しかもガブリエラがいる手前、貴族然としてなきゃならないし。
……でも、ここで息抜きできてるおかげで、この先もなんとかやっていけそうな気がする」
「……」
さっきの声が、少し疲れて聞こえた理由がわかった。
器用な人だと思っていたが、
やはり無理はしていたらしい。
ここで息抜きができているなら、それはいいことだ。
けれど同時に、このまま無理を重ねれば、
いつか倒れてしまうのではないか――そんな不安も胸をよぎった。
心配そうな顔を向けるクィアシーナに、リンスティーは「そんなわけで」と腕を広げた。
「んん?」
――これは……ひょっとすると。
クィアシーナは、嫌な予感に、ささっと、後ろへ後ずさる。
しかし、まるで彼女の心を読んだかのように、リンスティーが答えた。
「おかわりで」
「!!」
本日、三回目のハグである。
クィアシーナは壁際まで下がったものの。
もちろん狭い部屋で逃げる場所もなく。
結局、あっという間に、再び彼の腕の中に捕らえられてしまった。
今日だけで、彼との一日の抱擁回数の記録を更新している。
「本日三回目なんですが」
「これは俺の肉欲だから、ノーカンで」
「……」
肉欲。
いつぞや、自分が口にした台詞と行動を思い出し、
クィアシーナはひそかに後悔した。
(意識するな。彼は疲れて人肌恋しいだけだから)
抱き締められたまま、頭の中で必死に
「私はただの抱き枕です」
と呪文を何度も唱え、気持ちを無にする。
もちろん、抱き締め返すなんてことはできない。
――しかし。
自分の頭に頬が触れる感触に、カッと目を見開き、
呪文はどこかへ吹き飛んだ。
汗がぶわっと噴き出し、身体は心臓の動きすら止まったかのように固まる。
今の自分は、完全に石像と化していた。
腰が抜けるのを通り越したら、人間はカチコチに固まってしまうらしい。
これは新発見だ。
これ以上このままだと、
肺まで石になって呼吸ができなくなるんじゃないか――
そう思ったところで、身体が解放された。
「よし、じゃあ寮に戻るわ」
晴れやかで、どこかスッキリした顔で言われてしまい、
クィアシーナは何も言えなくなった。
「お気をつけてお帰りください。また……学園で」
「ああ、またな」
至って普通のやりとりをして、玄関先でリンスティーを見送る。
パタン、と扉が閉じた。
そのまま何も考えないように、スタスタと部屋へ戻る。
ふうっと息を吐いた瞬間、張り詰めていた身体から一気に力が抜けた。
床に崩れ落ちる前に、なんとかベッドのシーツを掴んで、そのまま前に倒れ込む。
学園での騒動でいっぱいになっていたはずなのに――いつの間にか、最後のリンスティーの行動にすべてを持っていかれていた。
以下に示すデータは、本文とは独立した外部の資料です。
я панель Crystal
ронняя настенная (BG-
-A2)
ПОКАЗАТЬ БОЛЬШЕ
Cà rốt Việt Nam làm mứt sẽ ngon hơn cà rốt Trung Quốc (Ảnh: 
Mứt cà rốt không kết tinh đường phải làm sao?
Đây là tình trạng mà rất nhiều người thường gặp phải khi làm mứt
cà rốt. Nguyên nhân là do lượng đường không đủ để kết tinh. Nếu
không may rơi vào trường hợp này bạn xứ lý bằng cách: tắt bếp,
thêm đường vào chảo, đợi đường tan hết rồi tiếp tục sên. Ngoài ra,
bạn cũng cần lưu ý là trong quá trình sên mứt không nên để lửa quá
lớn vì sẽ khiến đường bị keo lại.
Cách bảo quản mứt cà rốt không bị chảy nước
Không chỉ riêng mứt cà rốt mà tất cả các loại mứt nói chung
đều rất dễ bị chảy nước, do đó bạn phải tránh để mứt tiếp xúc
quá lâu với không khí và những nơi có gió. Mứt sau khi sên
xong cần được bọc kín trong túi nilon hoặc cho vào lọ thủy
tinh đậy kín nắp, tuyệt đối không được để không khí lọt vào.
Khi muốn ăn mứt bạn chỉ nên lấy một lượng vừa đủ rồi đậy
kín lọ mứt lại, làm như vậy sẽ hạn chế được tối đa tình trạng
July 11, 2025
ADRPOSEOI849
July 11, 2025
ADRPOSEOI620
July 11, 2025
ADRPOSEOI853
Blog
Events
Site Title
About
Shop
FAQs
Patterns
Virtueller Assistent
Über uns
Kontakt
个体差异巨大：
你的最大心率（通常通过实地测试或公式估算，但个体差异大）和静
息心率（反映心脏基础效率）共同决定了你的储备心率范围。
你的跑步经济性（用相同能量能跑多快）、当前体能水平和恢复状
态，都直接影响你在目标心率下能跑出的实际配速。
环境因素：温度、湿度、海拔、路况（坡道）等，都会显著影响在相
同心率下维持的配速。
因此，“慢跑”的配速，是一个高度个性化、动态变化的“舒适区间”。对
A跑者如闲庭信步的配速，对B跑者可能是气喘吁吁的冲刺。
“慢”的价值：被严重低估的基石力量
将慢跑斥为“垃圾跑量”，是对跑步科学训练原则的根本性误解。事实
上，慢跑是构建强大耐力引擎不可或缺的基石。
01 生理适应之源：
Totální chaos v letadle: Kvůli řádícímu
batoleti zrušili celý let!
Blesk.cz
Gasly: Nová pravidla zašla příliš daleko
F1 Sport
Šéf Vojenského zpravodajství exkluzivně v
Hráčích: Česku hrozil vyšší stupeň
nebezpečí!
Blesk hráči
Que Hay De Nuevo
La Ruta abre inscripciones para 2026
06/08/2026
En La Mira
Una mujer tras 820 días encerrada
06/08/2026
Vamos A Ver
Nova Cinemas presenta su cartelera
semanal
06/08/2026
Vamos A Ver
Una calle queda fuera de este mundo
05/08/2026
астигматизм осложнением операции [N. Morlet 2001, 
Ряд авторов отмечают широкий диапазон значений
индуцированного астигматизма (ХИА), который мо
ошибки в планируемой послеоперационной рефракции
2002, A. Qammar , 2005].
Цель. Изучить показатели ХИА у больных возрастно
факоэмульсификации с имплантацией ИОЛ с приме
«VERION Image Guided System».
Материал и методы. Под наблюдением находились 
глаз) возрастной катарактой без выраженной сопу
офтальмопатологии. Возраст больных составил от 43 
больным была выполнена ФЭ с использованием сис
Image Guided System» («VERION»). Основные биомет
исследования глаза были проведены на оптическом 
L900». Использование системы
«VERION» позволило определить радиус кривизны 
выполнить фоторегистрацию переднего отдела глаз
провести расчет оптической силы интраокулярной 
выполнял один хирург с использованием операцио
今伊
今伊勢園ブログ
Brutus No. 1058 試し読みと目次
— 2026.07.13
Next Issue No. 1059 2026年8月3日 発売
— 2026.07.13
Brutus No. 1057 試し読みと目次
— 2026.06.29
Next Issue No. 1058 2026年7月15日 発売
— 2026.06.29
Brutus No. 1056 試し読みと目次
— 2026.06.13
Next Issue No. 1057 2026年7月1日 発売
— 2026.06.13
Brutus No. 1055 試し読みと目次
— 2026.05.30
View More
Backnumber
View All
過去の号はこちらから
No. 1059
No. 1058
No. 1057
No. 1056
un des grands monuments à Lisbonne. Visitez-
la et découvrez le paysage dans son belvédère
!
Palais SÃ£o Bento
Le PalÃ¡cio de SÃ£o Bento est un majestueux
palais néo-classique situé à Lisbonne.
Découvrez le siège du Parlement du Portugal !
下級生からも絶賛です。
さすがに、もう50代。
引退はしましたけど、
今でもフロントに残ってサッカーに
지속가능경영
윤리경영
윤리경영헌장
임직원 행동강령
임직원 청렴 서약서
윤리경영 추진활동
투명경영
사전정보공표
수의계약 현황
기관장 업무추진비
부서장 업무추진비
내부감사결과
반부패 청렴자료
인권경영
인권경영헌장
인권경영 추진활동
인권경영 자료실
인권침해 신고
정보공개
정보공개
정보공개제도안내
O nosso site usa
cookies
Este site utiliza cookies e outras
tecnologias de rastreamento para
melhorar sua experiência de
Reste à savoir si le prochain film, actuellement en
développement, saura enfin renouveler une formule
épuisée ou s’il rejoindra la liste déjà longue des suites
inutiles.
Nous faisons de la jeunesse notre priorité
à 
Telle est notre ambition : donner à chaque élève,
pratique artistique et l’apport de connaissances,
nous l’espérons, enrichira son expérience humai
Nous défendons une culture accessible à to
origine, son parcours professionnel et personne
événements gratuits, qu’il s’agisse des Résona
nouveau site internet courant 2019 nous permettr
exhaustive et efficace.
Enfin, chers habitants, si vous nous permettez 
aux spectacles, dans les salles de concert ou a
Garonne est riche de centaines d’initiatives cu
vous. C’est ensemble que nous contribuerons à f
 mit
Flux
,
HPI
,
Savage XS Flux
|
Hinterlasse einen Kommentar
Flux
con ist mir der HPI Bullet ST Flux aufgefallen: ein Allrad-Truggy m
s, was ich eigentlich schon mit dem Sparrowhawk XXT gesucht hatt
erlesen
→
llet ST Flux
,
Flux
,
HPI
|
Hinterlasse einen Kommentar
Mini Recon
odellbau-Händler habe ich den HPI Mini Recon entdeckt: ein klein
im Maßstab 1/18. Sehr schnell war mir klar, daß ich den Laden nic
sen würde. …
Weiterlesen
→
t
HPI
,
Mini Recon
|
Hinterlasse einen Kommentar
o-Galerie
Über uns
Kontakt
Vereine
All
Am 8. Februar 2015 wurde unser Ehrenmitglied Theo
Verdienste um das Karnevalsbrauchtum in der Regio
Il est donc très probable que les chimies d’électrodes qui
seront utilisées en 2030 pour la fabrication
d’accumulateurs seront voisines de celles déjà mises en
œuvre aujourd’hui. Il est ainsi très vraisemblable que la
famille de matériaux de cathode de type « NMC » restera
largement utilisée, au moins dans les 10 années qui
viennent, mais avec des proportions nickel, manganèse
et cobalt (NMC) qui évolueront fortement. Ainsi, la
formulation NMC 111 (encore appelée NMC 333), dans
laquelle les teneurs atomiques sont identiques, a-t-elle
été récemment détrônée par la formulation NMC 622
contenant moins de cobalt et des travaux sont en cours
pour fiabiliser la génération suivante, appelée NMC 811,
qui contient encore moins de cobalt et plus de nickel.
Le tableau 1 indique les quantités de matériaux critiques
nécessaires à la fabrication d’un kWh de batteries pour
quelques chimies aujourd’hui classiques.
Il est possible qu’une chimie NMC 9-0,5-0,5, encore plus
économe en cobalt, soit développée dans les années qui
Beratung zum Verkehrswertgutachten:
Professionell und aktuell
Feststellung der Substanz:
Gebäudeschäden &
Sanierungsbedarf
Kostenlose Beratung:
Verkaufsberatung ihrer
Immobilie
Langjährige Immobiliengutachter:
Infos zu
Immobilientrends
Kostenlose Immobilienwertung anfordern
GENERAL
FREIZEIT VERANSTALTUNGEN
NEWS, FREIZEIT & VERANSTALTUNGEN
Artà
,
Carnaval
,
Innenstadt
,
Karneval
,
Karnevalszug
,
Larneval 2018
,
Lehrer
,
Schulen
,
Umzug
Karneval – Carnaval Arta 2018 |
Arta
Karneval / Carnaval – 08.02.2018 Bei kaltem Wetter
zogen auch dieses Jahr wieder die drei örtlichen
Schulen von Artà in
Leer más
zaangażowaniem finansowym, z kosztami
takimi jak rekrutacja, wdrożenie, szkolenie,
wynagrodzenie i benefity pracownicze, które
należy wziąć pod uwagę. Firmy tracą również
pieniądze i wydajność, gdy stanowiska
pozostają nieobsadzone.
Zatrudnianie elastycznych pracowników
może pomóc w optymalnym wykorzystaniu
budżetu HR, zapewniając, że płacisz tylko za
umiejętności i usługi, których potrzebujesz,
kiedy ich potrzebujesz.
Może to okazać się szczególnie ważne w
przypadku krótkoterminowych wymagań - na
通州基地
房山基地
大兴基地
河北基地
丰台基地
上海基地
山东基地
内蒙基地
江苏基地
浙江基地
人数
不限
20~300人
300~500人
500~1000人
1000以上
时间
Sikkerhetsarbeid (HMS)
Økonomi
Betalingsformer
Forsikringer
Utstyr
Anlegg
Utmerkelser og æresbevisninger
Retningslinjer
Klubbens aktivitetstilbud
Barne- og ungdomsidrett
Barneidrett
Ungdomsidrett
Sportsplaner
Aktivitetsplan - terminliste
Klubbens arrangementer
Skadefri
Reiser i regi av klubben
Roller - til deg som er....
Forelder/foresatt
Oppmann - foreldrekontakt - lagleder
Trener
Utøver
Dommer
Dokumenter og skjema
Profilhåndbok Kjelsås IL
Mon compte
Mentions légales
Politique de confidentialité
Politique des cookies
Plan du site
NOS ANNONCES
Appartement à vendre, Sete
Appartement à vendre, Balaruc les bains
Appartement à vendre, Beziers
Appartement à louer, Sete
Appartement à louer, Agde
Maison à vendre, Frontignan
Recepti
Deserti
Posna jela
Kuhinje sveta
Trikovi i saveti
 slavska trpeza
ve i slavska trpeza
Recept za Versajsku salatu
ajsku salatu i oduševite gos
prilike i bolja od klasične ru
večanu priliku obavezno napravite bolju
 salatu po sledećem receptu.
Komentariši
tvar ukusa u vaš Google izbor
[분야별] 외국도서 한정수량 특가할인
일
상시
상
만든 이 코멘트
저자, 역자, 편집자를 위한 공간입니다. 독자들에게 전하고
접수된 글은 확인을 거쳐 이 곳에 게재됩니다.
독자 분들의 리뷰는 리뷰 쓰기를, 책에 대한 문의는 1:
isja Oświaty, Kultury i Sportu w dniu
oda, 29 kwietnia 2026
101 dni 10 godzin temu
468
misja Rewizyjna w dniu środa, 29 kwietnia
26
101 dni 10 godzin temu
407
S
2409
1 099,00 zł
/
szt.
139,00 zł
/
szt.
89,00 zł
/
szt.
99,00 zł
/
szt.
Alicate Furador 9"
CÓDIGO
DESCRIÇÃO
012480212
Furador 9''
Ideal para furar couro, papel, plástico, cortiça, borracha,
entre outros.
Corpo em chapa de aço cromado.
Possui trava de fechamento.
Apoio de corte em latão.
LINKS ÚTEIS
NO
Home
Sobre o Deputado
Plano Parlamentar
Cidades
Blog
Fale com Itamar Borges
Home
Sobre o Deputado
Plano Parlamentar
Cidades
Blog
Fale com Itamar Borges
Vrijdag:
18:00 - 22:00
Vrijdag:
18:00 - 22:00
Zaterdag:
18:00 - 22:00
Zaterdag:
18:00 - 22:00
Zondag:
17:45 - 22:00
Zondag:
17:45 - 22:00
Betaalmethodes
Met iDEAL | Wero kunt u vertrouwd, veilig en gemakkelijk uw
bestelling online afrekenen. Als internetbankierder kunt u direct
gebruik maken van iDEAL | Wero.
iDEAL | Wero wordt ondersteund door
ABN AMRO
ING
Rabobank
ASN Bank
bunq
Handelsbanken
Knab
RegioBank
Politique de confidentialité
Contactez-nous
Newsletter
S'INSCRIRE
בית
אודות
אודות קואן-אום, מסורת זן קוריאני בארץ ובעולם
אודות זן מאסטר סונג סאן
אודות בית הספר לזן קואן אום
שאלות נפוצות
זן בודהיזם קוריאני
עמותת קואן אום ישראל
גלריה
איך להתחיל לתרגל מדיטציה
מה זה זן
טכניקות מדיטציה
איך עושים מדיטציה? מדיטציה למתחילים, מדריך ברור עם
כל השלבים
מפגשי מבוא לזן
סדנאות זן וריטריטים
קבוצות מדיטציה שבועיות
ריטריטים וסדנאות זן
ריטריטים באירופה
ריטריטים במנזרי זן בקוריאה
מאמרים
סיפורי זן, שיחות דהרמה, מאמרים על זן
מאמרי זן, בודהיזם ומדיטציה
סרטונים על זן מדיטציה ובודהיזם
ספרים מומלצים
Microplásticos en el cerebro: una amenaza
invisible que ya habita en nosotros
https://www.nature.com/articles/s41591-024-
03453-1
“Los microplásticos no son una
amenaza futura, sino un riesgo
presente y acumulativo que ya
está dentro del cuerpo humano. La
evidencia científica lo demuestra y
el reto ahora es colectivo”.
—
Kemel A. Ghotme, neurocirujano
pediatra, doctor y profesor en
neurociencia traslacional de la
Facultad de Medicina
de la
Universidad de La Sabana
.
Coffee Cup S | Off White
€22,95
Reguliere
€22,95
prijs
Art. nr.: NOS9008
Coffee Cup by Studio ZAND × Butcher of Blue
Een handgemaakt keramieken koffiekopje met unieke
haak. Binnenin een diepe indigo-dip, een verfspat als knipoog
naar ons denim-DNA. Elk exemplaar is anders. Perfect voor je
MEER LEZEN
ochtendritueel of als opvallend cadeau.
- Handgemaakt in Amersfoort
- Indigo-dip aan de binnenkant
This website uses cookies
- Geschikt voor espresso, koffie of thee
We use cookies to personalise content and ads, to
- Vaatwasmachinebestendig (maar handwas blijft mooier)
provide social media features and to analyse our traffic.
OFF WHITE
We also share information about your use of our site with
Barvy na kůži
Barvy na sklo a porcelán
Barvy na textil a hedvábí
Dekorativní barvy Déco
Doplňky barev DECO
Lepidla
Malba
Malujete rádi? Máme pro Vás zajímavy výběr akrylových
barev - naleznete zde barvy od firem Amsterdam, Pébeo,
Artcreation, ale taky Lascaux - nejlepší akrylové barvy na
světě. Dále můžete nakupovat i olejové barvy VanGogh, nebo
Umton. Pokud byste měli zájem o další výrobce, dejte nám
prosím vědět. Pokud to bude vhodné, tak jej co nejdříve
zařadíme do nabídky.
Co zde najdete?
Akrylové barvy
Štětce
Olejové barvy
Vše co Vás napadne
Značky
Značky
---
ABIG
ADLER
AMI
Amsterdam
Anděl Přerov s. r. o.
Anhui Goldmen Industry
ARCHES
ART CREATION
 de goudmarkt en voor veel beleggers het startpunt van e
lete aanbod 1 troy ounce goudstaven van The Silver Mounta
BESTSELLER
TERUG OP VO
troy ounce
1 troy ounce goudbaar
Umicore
自分の頭に触れた彼の頬の感触を思いだし、身悶えしたくなる衝動に駆られる。
「あーもうっ」と、小さく叫びながら、がばりとシーツに顔を埋めた、そのとき。
ふわりと、嗅いだことのない香水のような香りが鼻をかすめた。
これは――。
「くっそーーーー!!!!
なんでリンスティーさんじゃなくてダン君の匂いが残ってるんだよ!!!」
今度こそ全力で叫んだ。
リンスティーの余韻が消え、熱が引いたのはよかったものの、
がっかりしている自分に、クィアシーナは訳がわからなくなっていた。